## Job
Copy out each of the following lines word for word.

## Entries shown
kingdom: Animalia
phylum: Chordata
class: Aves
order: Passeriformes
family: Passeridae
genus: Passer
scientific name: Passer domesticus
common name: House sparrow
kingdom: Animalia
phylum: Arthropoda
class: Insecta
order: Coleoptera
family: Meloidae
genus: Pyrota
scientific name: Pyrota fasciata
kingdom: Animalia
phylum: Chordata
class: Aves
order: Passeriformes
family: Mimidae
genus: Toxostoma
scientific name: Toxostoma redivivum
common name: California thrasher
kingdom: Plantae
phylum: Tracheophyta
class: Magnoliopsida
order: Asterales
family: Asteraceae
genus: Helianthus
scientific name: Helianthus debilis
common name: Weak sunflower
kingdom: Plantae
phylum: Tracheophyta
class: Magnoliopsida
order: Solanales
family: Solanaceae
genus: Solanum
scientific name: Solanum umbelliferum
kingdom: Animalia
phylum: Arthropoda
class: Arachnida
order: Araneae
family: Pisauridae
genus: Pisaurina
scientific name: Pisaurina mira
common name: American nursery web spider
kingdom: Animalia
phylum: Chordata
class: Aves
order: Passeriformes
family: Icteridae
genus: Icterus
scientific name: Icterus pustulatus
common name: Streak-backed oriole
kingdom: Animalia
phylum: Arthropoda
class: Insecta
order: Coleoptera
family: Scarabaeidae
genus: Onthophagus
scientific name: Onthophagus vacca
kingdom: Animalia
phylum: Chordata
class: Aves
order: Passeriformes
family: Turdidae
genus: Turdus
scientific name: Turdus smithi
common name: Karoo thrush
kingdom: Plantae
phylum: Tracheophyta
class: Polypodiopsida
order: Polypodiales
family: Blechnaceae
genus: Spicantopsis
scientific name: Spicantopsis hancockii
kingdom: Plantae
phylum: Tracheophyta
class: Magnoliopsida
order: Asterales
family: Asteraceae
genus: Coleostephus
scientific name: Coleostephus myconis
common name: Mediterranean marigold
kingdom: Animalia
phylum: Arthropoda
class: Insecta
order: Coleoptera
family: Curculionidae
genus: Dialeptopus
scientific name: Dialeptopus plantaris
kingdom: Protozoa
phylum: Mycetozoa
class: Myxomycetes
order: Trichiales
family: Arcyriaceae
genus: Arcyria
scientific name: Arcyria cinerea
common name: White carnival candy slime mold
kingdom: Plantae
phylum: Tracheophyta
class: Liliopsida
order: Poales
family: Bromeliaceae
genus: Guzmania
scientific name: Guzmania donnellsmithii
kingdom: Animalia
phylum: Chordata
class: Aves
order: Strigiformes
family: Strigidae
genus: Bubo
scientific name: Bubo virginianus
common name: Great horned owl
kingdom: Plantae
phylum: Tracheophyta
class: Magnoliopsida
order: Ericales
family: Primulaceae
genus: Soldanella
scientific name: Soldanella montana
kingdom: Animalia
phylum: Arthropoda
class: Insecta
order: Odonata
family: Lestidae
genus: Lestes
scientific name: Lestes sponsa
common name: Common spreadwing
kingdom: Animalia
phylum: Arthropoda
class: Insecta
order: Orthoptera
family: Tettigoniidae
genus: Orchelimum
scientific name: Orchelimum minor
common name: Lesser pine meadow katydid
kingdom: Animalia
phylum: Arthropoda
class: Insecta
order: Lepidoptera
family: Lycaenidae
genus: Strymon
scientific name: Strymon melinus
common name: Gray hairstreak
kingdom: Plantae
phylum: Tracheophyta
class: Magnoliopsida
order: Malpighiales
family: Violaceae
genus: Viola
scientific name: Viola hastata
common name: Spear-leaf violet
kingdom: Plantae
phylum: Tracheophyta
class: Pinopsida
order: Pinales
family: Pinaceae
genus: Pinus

## Output below
kingdom: Animalia
phylum: Chordata
class: Aves
order: Passeriformes
family: Passeridae
genus: Passer
scientific name: Passer domesticus
common name: House sparrow
kingdom: Animalia
phylum: Arthropoda
class: Insecta
order: Coleoptera
family: Meloidae
genus: Pyrota
scientific name: Pyrota fasciata
kingdom: Animalia
phylum: Chordata
class: Aves
order: Passeriformes
family: Mimidae
genus: Toxostoma
scientific name: Toxostoma redivivum
common name: California thrasher
kingdom: Plantae
phylum: Tracheophyta
class: Magnoliopsida
order: Asterales
family: Asteraceae
genus: Helianthus
scientific name: Helianthus debilis
common name: Weak sunflower
kingdom: Plantae
phylum: Tracheophyta
class: Magnoliopsida
order: Solanales
family: Solanaceae
genus: Solanum
scientific name: Solanum umbelliferum
kingdom: Animalia
phylum: Arthropoda
class: Arachnida
order: Araneae
family: Pisauridae
genus: Pisaurina
scientific name: Pisaurina mira
common name: American nursery web spider
kingdom: Animalia
phylum: Chordata
class: Aves
order: Passeriformes
family: Icteridae
genus: Icterus
scientific name: Icterus pustulatus
common name: Streak-backed oriole
kingdom: Animalia
phylum: Arthropoda
class: Insecta
order: Coleoptera
family: Scarabaeidae
genus: Onthophagus
scientific name: Onthophagus vacca
kingdom: Animalia
phylum: Chordata
class: Aves
order: Passeriformes
family: Turdidae
genus: Turdus
scientific name: Turdus smithi
common name: Karoo thrush
kingdom: Plantae
phylum: Tracheophyta
class: Polypodiopsida
order: Polypodiales
family: Blechnaceae
genus: Spicantopsis
scientific name: Spicantopsis hancockii
kingdom: Plantae
phylum: Tracheophyta
class: Magnoliopsida
order: Asterales
family: Asteraceae
genus: Coleostephus
scientific name: Coleostephus myconis
common name: Mediterranean marigold
kingdom: Animalia
phylum: Arthropoda
class: Insecta
order: Coleoptera
family: Curculionidae
genus: Dialeptopus
scientific name: Dialeptopus plantaris
kingdom: Protozoa
phylum: Mycetozoa
class: Myxomycetes
order: Trichiales
family: Arcyriaceae
genus: Arcyria
scientific name: Arcyria cinerea
common name: White carnival candy slime mold
kingdom: Plantae
phylum: Tracheophyta
class: Liliopsida
order: Poales
family: Bromeliaceae
genus: Guzmania
scientific name: Guzmania donnellsmithii
kingdom: Animalia
phylum: Chordata
class: Aves
order: Strigiformes
family: Strigidae
genus: Bubo
scientific name: Bubo virginianus
common name: Great horned owl
kingdom: Plantae
phylum: Tracheophyta
class: Magnoliopsida
order: Ericales
family: Primulaceae
genus: Soldanella
scientific name: Soldanella montana
kingdom: Animalia
phylum: Arthropoda
class: Insecta
order: Odonata
family: Lestidae
genus: Lestes
scientific name: Lestes sponsa
common name: Common spreadwing
kingdom: Animalia
phylum: Arthropoda
class: Insecta
order: Orthoptera
family: Tettigoniidae
genus: Orchelimum
scientific name: Orchelimum minor
common name: Lesser pine meadow katydid
kingdom: Animalia
phylum: Arthropoda
class: Insecta
order: Lepidoptera
family: Lycaenidae
genus: Strymon
scientific name: Strymon melinus
common name: Gray hairstreak
kingdom: Plantae
phylum: Tracheophyta
class: Magnoliopsida
order: Malpighiales
family: Violaceae
genus: Viola
scientific name: Viola hastata
common name: Spear-leaf violet
kingdom: Plantae
phylum: Tracheophyta
class: Pinopsida
order: Pinales
family: Pinaceae
genus: Pinus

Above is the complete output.